Nella Moka non esistono varianti, è uno e indiscusso perciò gli amatori, piuttosto che rinunciarvi o tentare l’americano che è tutt’altro che caffè, si attrezzano con thermos e fornelli da campeggio. Amano il rischio e lo corrono pur di ritrovare quel piacere sottile.

Qualcuno si è scottato, qualcuno si è sporcato i pantaloni, altri hanno tentato la sorte con caffettiere da camerata sospese sopra a fiammelle poco convincenti. Sono i colleghi di cui non sai mai se fidarti perché diciamo che non sembrano del tutto centrati, ma se lo fai ti faranno provare il brivido dell’avventura.

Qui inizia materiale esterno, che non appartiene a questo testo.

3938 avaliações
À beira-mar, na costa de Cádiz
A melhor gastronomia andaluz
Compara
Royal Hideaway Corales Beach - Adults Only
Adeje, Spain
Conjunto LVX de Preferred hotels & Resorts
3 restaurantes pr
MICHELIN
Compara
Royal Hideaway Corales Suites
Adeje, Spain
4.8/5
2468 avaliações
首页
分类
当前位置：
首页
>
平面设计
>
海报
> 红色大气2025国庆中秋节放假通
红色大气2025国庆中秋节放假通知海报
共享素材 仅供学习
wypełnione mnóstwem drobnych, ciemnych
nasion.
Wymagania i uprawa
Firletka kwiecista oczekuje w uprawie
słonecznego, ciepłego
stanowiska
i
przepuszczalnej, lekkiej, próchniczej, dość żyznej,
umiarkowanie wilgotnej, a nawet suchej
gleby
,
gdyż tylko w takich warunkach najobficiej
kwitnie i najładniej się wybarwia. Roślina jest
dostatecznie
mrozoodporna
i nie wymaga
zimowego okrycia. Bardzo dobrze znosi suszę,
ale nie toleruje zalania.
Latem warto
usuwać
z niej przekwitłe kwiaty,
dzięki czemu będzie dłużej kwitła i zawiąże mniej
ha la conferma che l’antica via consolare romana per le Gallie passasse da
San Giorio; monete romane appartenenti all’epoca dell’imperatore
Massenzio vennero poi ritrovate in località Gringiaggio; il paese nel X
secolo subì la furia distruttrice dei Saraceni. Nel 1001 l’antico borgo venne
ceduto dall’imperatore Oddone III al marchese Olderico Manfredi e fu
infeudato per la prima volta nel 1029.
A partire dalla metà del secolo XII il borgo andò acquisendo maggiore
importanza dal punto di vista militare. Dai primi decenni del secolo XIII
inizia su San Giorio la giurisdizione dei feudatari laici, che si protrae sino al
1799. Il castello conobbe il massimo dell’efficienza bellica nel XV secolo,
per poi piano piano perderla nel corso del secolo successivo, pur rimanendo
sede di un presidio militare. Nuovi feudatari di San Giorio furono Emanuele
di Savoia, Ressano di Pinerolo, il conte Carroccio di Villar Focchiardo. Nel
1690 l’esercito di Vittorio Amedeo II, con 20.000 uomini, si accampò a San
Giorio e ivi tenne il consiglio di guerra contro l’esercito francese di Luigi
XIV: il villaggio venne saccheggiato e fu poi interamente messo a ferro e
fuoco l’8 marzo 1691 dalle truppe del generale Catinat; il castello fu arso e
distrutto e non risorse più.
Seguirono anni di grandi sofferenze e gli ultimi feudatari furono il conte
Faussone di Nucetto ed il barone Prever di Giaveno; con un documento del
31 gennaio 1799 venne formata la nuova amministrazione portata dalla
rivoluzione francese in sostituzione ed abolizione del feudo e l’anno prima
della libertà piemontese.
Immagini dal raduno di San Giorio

Decisi, estroversi e un po’ troppo dispersivi alle volte, cerca di non fargli un torto, altrimenti ti daranno l’euro per l’espresso.

Le cose semplici, le più autentiche anche per i camionisti

Nelle brevi pause che ci sono concesse, cerchiamo di trarne il meglio e ognuno lo fa a modo suo.

Ci accomuna il fatto di essere tutti persone pragmatiche, amanti delle cose semplici e capaci di cogliere l’essenza dietro a gesti che sembrano banali. Diffidiamo dai giri di parole, preferiamo essere diretti e a volte un po’ rudi, ma vivere su strada richiede questo. Un carattere determinato, deciso e temprato.

Quando vivi in una cabina, con pochissime cose con te e devi affrontare gli imprevisti che sono sempre in agguato, non ti serve nulla se non la tua forza e le tue abilità. Conti solo su te stesso.

Per questo la pausa caffè per noi è così importante, ci riporta in un frangente, seppur illusorio, di socialità. Piccolo, quasi insignificante, ma per noi fondamentale per ritrovare le energie. Perché siamo come il caffè; Semplici ma che arrivano al cuore.


Ho visto anche persone ordinare cose come orzo e ginseng, ma quelli… beh, non erano camionisti.